--- Entries supplied ---

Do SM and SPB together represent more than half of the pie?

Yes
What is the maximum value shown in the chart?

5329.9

---
--- Entries supplied ---

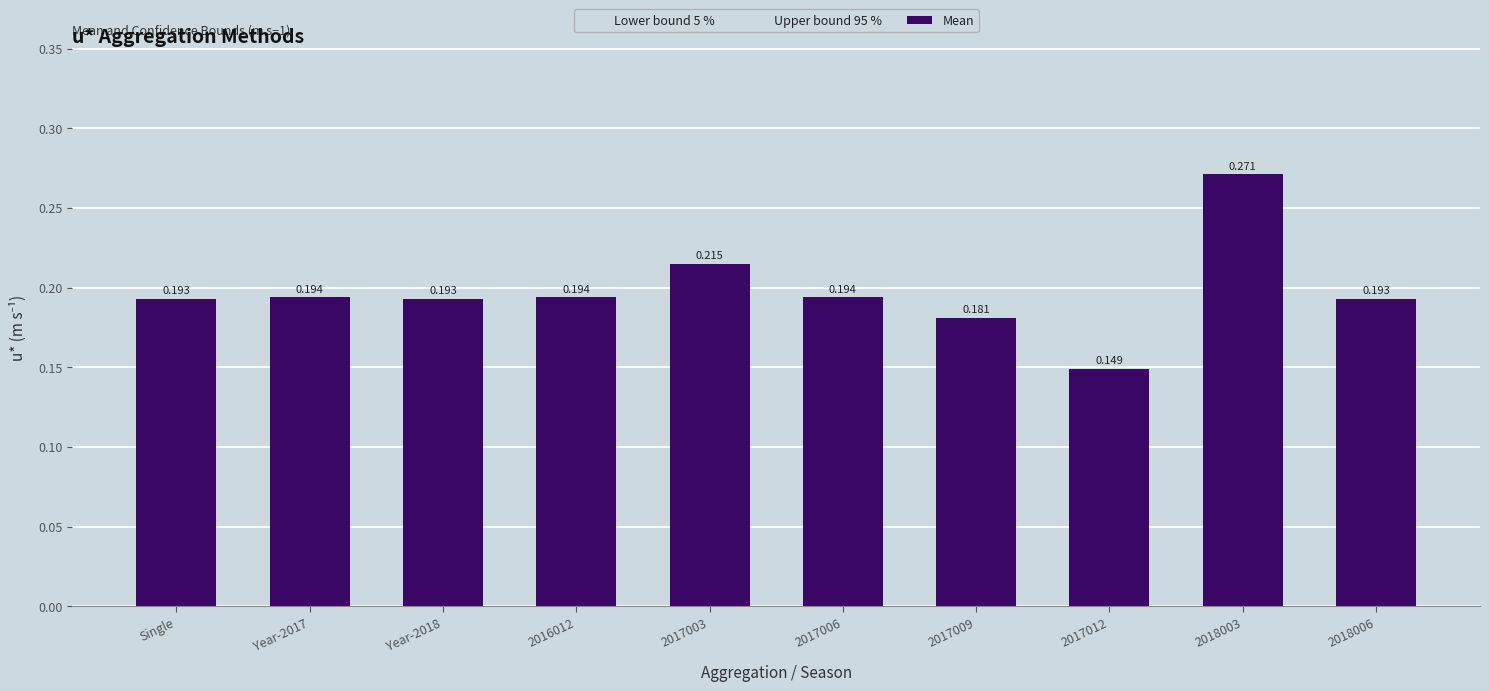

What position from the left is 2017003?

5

---

Print the records from the line with "Do SM and SPB" up to and including the line with "What is the maximum value shown in the chart?", reproducing every line without any change.

* _Answer for this exercise_:
Do SM and SPB together represent more than half of the pie?

Yes
What is the maximum value shown in the chart?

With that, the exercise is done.